WORK INSTRUCTIONS:
Using the records below, locate all lines containing "nieuwsbrief" and return them.

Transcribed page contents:
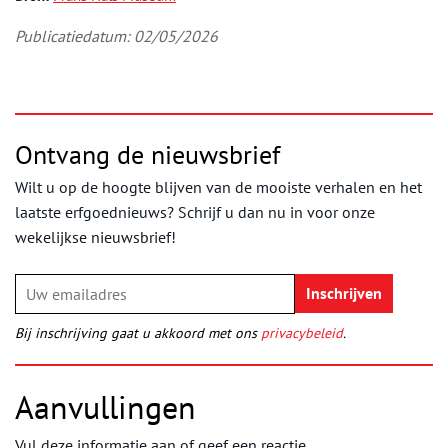
Publicatiedatum: 02/05/2026
Ontvang de nieuwsbrief
Wilt u op de hoogte blijven van de mooiste verhalen en het
laatste erfgoednieuws? Schrijf u dan nu in voor onze
wekelijkse nieuwsbrief!
Bij inschrijving gaat u akkoord met ons
privacybeleid
.
Aanvullingen
Vul deze informatie aan of geef een reactie.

EXERCISE RESULT:
Ontvang de nieuwsbrief
wekelijkse nieuwsbrief!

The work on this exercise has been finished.